◆ What is needed: In the records below, find the line with "g f g g a f" and the line with "Transcription of scanned". Print both exactly, along with every line between them, and no other line.

◆ Saved entries:
===============

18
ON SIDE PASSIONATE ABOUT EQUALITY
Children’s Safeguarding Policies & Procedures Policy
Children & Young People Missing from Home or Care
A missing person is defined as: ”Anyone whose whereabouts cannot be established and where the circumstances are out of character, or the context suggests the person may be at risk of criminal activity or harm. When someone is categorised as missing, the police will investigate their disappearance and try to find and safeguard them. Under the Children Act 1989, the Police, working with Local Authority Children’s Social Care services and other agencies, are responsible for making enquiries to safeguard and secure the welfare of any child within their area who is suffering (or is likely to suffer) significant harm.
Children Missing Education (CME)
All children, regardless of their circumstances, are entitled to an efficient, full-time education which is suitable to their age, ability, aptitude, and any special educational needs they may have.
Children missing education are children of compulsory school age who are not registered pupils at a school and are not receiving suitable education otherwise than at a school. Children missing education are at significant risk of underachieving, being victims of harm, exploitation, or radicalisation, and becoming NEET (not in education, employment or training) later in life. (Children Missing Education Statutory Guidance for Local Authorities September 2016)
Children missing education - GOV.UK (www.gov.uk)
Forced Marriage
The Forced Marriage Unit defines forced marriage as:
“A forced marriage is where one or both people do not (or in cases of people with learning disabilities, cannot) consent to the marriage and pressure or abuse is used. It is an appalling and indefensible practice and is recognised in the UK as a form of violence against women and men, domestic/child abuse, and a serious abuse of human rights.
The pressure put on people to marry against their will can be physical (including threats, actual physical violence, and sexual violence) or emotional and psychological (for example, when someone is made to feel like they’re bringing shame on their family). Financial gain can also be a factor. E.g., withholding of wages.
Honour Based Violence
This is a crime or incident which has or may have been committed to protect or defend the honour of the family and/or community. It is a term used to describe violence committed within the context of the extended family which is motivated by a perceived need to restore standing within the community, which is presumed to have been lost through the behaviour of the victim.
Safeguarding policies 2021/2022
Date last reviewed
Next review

===============

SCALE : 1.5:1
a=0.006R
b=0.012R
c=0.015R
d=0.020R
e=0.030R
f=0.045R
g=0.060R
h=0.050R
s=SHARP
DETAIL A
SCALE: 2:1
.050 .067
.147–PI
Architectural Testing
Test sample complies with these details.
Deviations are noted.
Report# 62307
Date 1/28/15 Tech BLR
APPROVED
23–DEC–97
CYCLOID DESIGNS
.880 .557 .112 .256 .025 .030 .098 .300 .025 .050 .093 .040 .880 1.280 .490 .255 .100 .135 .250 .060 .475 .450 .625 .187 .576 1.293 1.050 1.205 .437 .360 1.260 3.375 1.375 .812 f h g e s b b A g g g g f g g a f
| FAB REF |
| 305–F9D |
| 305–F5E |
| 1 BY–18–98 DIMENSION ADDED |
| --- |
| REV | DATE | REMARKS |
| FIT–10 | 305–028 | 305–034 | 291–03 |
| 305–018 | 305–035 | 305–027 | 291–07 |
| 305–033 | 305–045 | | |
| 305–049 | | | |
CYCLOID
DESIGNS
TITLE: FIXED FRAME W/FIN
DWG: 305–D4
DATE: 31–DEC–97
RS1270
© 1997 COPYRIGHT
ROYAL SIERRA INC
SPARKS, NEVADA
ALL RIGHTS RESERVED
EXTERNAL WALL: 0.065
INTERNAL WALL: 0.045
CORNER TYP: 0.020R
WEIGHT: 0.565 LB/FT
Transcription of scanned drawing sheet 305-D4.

===============

◆ Solution:
.880 .557 .112 .256 .025 .030 .098 .300 .025 .050 .093 .040 .880 1.280 .490 .255 .100 .135 .250 .060 .475 .450 .625 .187 .576 1.293 1.050 1.205 .437 .360 1.260 3.375 1.375 .812 f h g e s b b A g g g g f g g a f
| FAB REF |
| 305–F9D |
| 305–F5E |
| 1 BY–18–98 DIMENSION ADDED |
| --- |
| REV | DATE | REMARKS |
| FIT–10 | 305–028 | 305–034 | 291–03 |
| 305–018 | 305–035 | 305–027 | 291–07 |
| 305–033 | 305–045 | | |
| 305–049 | | | |
CYCLOID
DESIGNS
TITLE: FIXED FRAME W/FIN
DWG: 305–D4
DATE: 31–DEC–97
RS1270
© 1997 COPYRIGHT
ROYAL SIERRA INC
SPARKS, NEVADA
ALL RIGHTS RESERVED
EXTERNAL WALL: 0.065
INTERNAL WALL: 0.045
CORNER TYP: 0.020R
WEIGHT: 0.565 LB/FT
Transcription of scanned drawing sheet 305-D4.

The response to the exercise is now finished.